### TASK LIST
1. Answer these from the gift list, one line each:
(a) What does the writer often ask the cat for?
(b) After what event did the husband surprise the writer with the t-shirt?
(c) What does the last paragraph say family might otherwise resort to gifting?
2. Reproduce the part of the gift list that opens with the words containing "Workout classes: A" and closes with "yet another year!", switching "t-shirt" to "hoodie".
3. Does each statement agree with the gift list? Answer yes or no, and quote the deciding words.
(a) The writer's cat has given useful business advice.
(b) The writer also bought a logo t-shirt for the husband.
(c) Husbands are encouraged to buy workout classes for their wives without being asked.

### SELECTION
########################################
Pet: This is not a joke! One of the things we miss out on the most by working from home is companionship. I’m not ashamed to admit that I sometimes talk to my cat throughout the day, and often ask her for business advice. She has yet to respond with anything of value. Check with the recipient first to make sure it’s something they want and can afford, but even a guinea pig or bird can bring enrichment to the freelancer’s long and lonely day.

Workout classes: A great way to get out of the house, stretch a bit, and interact with other human beings. Disclaimer: husbands, purchasing this gift for your wives unsolicited may send the wrong message. Tread with caution.

Branded gear: One of my favorite gifts my husband has ever given me was a t-shirt with my company logo on it. He surprised me with it after an ATA conference one year and it was a great reminder that my significant other supported me and was proud of me! I liked it so much that I got one for him, too. Many different online and brick-and-mortar companies offer personalized products: Vistaprint, 4imprint, Promotions Now.

Readers, we’d love to hear your ideas as well, and go ahead and send this link to your family so they don’t have to resort to gifting you socks and gift cards for yet another year!
########################################
### DATASET EXCERPT
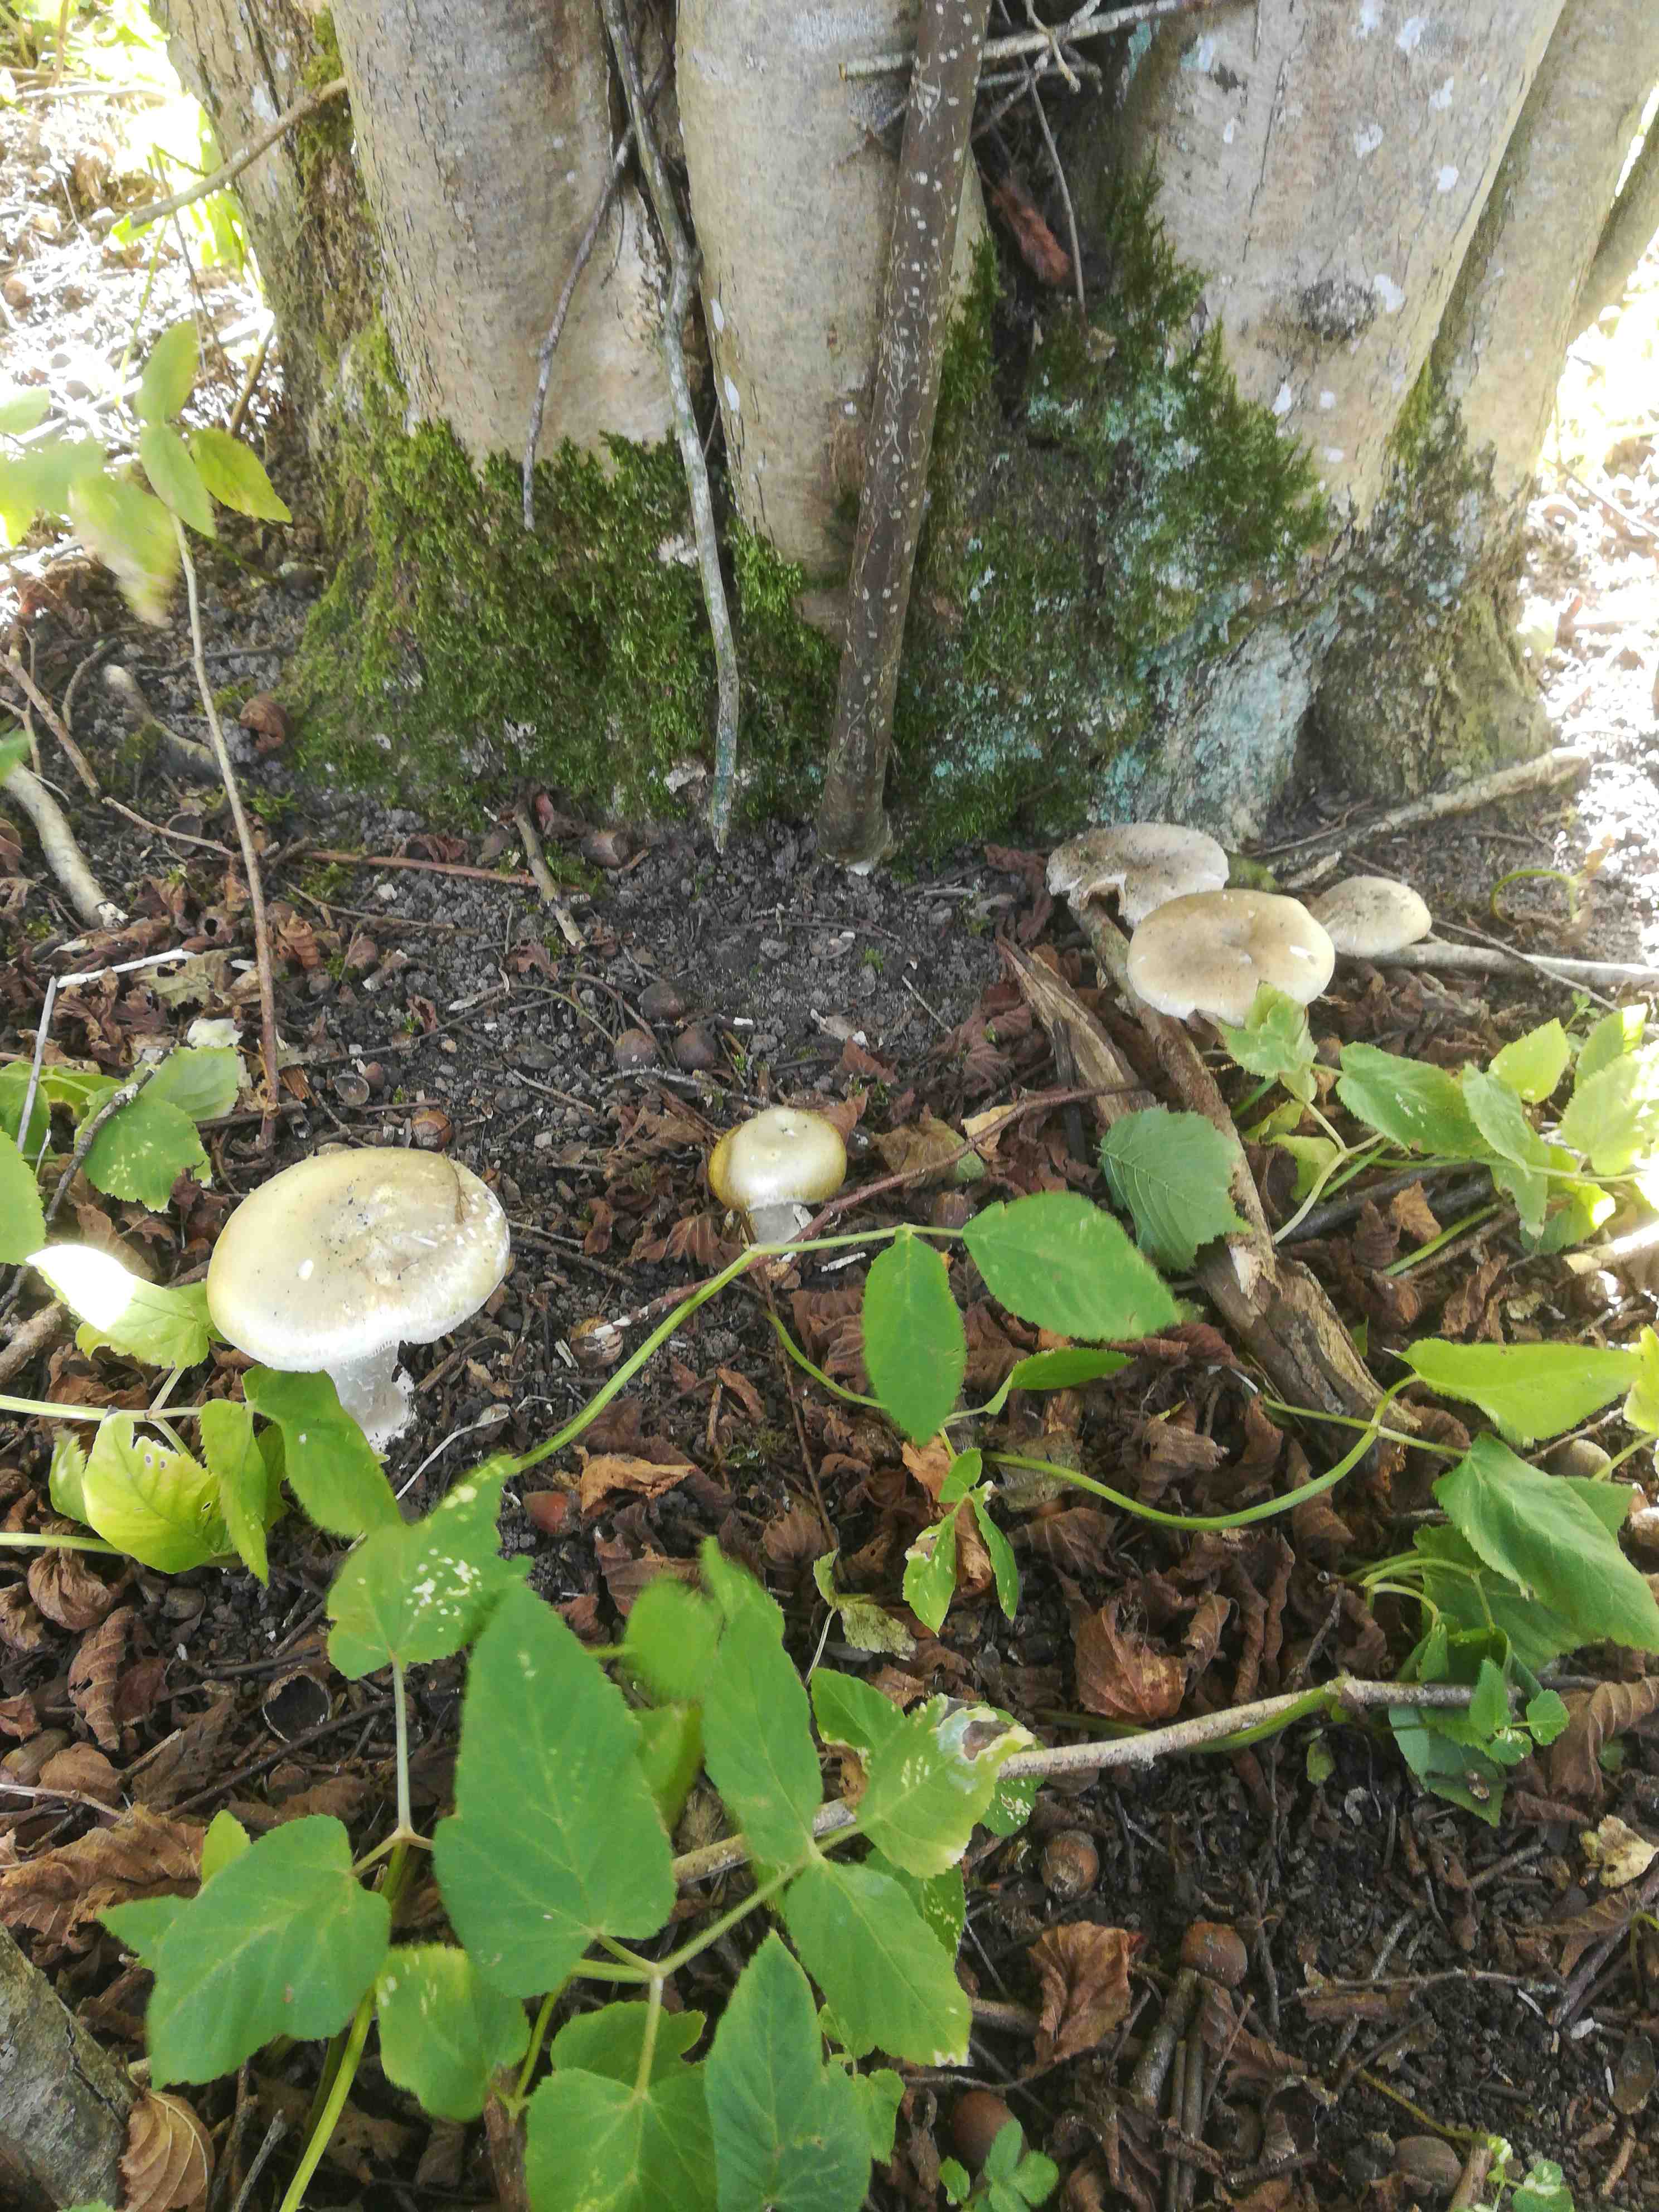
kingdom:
########################################
### WRITTEN ANSWERS
1.
(a) Business advice.
(b) An ATA conference.
(c) Socks and gift cards.

2.
Workout classes: A great way to get out of the house, stretch a bit, and interact with other human beings. Disclaimer: husbands, purchasing this gift for your wives unsolicited may send the wrong message. Tread with caution.

Branded gear: One of my favorite gifts my husband has ever given me was a hoodie with my company logo on it. He surprised me with it after an ATA conference one year and it was a great reminder that my significant other supported me and was proud of me! I liked it so much that I got one for him, too. Many different online and brick-and-mortar companies offer personalized products: Vistaprint, 4imprint, Promotions Now.

Readers, we’d love to hear your ideas as well, and go ahead and send this link to your family so they don’t have to resort to gifting you socks and gift cards for yet another year!

3.
(a) No: "She has yet to respond with anything of value."
(b) Yes: "I liked it so much that I got one for him, too."
(c) No: "husbands, purchasing this gift for your wives unsolicited may send the wrong message."